The indexer became a somewhat overengineered, enterprise grade piece of software. It is built on Apache Camel and contains routes and transformations for various input sources and types of data. A lot of the data transformation logic is actually very similar to what ACP does. Also, there are more than 300 instances of the indexer in production to cover all publications and their CMSes and archive databases. In summary, it is not very easy to maintain the indexing software.
So, even before we decided on creating a new elasticsearch cluster, we realized that we wanted a new, simpler, more specialized indexer.
The new indexer consumes unified ACP data, removing the need for camel and duplicated transformation code. It also can handle all changelogs from all relevant datasources in one installation, so we don’t need several 100 instances. We still run a handful of indexers for redundancy though.
The new indexer’s lines of java code is about one third of what the old one had - not that loc’s mean all that much in a java project ;-).
Performance and reliability
The biggest issue we are facing at the moment are timeouts in Elasticsearch. We try to work around this problem in several places, from retry mechanisms to caching mechanism. But it is not possible to counteract timeouts completely with these tools. It’s like covering a manhole with bandaid.
One reason for this certainly is the constantly increasing amount of search based requests that pile up in ACP. The second reason is that our elasticsearch cluster is not optimized for how we actually use search in ACP today. The first matter we cannot change. Search is and will be central in ACP. The latter we decided to address.
Optimizing indexes and sharding
As stated above, the old cluster was set up without knowing what types of searches we were going to execute. And without knowing too much about elasticsearch itself. It is important to have in mind that this is not an ideal precondition. Because as it turned out, it was the index configuration that caused the biggest performance problems.
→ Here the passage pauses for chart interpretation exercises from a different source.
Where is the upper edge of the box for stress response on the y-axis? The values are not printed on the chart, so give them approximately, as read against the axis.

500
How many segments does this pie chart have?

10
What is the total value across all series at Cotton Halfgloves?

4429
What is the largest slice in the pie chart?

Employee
Each of the several hundred old indexers did create it’s own index, and posted it’s documents to this index. At the time of writing, we have 496 indexes in the old cluster. Now, not all of these are actually active, some are abandoned due to renames and others are internal indexes which are not used by acp. But either way we talk about a big number here.
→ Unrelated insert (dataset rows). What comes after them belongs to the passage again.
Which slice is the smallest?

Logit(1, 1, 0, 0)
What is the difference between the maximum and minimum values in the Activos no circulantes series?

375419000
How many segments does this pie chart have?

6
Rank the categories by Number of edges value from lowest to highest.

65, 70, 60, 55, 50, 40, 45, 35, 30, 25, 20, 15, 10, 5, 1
Also, there is a configuration setting in elasticsearch called shard per index. This setting cannot be changed once the index is created. The default is 5 + 1 replica per shard. We set it to 3 plus 2 replicas per shard, a bit lower because we had many relatively small indexes. That amounts to a total of 3 * 3 = 9 shards per index. Granted, if a particular search falls withing the index’s partitioning criteria, elasticsearch may possibly only have to access one shard for that search. But for most of our searches we have to access the whole index. Which means accessing 3 shards per search per index.
Another important fact is that we quite often search for content in all or almost all publications.
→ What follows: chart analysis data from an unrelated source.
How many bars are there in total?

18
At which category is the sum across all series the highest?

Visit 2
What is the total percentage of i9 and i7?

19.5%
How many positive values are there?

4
The final piece of information for understanding how the sum of the above hurt us, is that one shard in elasticsearch technically is one lucene index. And each lucene index is one process on the machine. If we now theoretically run a search across multiple indexes, e.g. for searching in all publications, elasticsearch will do the following:
First, it has to fan out the search to all involved shards, If we assume the search is across 300 indexes, we start 3 * 300 = 900 (shards-per-index * indexes) lucene searches. So we have 900 processes concurrently using cpu on the cluster nodes. Elasticsearch will then wait for all of the shards to finish, rank the collected results, and then fetch the selected documents.
The point here is that our example used 900 threads for a single search request. Which obviously is too much. Especially if you run many such searches at the same time. This is what we see all the time now, many cluster nodes run on max load.
So the only way to fix this was to build a new cluster, with fewer indexes and fewer shards.
The new cluster now only has one big index, with 5*3 shards. And we need fewer nodes in the cluster.